待完成任务 —
请将下方文本摘录中以“加载 INT8 TFLite 模型”开头的那段话改写得更简短，保留其主要信息。

___ 文本摘录

建议先尝试这种方式，它通常更容易实现，且精度损失更小。

步骤六：在 TFLite Runtime 中加载和推理 INT8 模型

加载 INT8 TFLite 模型并进行推理需要注意输入/输出的数据类型。

import tensorflow as tf
import numpy as np
import cv2

# 加载 TFLite 模型
interpreter = tf.lite.Interpreter(model_path="yolov8s_int8.tflite")
interpreter.allocate_tensors()

# 获取输入和输出张量的信息
input_details = interpreter.get_input_details()
output_details = interpreter.get_output_details()

print("Input details:", input_details)
print("Output details:", output_details)

# 获取输入张量的形状
input_shape = input_details[0]['shape']
input_dtype = input_details[0]['dtype']
print(f"模型期望输入形状: {input_shape}, 数据类型: {input_dtype}")

# 假设模型期望 [1, 3, 640, 640]
_, C, H, W = input_shape 

# 准备测试图片 (与量化时的预处理方式一致)
test_image_path = "path/to/your/test_image.jpg" # 替换为你的测试图片路径
img = cv2.imread(test_image_path)
if img is None:
    print(f"无法加载测试图片: {test_image_path}")
    exit()

def preprocess_for_tflite(image, img_size=(W, H), input_dtype=np.float32):
    # 与 representative_data_gen 中的 preprocess_image 逻辑一致
    shape = image.shape[:2]
    r = min(img_size[0] / shape[0], img_size[1] / shape[1])
    new_unpad = int(round(shape[1] * r)), int(round(shape[0] * r))
    dw, dh = img_size[1] - new_unpad[0], img_size[0] - new_unpad[1]
    dw /= 2
    dh /= 2

    if shape[::-1] != new_unpad:
        image = cv2.resize(image, new_unpad, interpolation=cv2.INTER_LINEAR)
    top, bottom = int(round(dh - 0.1)), int(round(dh + 0.1))
    left, right = int(round(dw - 0.1)), int(round(dw + 0.1))
    image = cv2.copyMakeBorder(image, top, bottom, left, right, cv2.BORDER_CONSTANT, value=(114, 114, 114))

    image = image[:, :, ::-1].transpose(2, 0, 1) # BGR to RGB, HWC to CHW
    image = np.ascontiguousarray(image)

______
___ 提取条目

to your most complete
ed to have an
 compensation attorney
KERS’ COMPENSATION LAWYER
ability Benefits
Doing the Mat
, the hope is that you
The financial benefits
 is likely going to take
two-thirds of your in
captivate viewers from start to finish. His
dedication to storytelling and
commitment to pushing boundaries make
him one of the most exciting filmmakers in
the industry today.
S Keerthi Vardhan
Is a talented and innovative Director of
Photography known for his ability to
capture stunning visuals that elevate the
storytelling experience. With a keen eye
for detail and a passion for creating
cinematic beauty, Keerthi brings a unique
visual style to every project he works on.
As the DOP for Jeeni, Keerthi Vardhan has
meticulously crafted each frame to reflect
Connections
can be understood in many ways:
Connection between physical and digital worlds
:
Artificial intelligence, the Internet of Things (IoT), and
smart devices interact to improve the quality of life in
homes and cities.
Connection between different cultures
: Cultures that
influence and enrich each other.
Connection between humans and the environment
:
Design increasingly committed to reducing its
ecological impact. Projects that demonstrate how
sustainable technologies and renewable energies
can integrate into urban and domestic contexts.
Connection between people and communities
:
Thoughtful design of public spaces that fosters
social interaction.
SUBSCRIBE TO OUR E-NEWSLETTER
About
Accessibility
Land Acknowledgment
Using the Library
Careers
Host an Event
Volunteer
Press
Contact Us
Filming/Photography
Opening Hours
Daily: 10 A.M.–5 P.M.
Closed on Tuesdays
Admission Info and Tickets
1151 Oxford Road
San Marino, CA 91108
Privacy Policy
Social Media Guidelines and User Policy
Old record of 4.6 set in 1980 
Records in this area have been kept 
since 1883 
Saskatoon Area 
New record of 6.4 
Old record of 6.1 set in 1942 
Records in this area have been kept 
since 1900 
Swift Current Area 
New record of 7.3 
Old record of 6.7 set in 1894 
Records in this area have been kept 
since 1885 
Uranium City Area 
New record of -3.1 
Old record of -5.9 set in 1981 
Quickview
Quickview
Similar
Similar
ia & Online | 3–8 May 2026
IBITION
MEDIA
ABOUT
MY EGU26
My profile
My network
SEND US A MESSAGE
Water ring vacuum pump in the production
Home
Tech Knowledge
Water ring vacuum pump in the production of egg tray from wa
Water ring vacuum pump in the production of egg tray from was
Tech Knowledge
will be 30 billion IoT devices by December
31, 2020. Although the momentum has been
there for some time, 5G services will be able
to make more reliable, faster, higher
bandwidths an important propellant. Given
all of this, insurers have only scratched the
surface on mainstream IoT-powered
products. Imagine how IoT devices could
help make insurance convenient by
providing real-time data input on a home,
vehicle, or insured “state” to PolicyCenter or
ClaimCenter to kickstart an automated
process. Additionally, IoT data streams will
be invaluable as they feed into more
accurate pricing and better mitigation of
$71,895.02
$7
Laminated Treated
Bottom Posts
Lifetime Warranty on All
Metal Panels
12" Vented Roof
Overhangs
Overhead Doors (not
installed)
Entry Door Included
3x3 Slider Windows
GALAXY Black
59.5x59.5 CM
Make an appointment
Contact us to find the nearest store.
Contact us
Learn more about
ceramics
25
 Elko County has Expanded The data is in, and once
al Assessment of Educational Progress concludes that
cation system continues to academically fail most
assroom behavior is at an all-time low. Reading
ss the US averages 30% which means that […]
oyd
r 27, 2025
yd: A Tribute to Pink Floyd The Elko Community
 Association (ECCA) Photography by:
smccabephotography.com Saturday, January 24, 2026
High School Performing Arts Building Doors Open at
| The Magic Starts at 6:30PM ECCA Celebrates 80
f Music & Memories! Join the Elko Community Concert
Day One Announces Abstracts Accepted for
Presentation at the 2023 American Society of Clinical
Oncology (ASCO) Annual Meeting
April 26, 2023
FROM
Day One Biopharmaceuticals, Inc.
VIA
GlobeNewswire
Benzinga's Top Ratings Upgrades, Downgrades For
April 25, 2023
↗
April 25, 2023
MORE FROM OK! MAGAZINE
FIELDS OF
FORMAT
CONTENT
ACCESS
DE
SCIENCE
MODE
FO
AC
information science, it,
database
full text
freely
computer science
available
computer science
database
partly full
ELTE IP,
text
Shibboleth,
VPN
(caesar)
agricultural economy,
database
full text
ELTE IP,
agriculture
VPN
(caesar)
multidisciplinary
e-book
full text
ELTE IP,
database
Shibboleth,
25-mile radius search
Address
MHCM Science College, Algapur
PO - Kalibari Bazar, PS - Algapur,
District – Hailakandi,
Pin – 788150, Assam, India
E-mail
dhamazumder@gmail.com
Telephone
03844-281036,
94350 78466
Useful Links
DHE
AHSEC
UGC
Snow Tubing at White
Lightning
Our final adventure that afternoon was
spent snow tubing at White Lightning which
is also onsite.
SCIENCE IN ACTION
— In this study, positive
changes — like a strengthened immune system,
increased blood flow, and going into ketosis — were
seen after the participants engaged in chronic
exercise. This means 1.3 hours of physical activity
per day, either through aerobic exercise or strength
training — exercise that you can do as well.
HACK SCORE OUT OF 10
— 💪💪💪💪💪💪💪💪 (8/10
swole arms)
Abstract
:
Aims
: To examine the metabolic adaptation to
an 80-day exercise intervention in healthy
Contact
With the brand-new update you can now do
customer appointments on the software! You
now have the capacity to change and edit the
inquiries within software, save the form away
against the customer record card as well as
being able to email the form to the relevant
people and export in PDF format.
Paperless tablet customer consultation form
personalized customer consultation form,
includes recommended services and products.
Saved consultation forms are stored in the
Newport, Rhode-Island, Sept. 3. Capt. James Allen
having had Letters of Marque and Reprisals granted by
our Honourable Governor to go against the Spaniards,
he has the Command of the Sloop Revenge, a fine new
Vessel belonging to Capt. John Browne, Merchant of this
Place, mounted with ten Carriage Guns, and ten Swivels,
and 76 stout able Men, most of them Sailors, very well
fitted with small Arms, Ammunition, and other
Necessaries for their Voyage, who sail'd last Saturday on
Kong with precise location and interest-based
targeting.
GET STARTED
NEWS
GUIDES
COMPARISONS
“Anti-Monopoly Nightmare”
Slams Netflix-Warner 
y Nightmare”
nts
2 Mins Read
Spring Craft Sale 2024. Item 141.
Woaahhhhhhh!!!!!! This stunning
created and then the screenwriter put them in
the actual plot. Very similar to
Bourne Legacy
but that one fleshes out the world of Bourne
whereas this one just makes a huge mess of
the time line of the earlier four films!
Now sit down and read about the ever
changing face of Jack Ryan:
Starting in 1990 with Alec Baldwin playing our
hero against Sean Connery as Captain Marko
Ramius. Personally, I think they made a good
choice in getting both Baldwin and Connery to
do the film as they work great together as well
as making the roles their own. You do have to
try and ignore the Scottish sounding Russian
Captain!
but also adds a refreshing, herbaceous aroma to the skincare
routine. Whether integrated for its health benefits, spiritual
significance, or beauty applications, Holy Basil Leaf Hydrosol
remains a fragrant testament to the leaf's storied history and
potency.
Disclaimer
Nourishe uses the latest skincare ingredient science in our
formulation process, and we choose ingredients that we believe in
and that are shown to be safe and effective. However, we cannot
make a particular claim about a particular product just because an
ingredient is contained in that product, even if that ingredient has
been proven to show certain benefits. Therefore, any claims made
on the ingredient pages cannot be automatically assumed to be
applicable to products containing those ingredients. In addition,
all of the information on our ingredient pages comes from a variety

______

练习结果 —
INT8 TFLite 模型推理须注意输入/输出数据类型。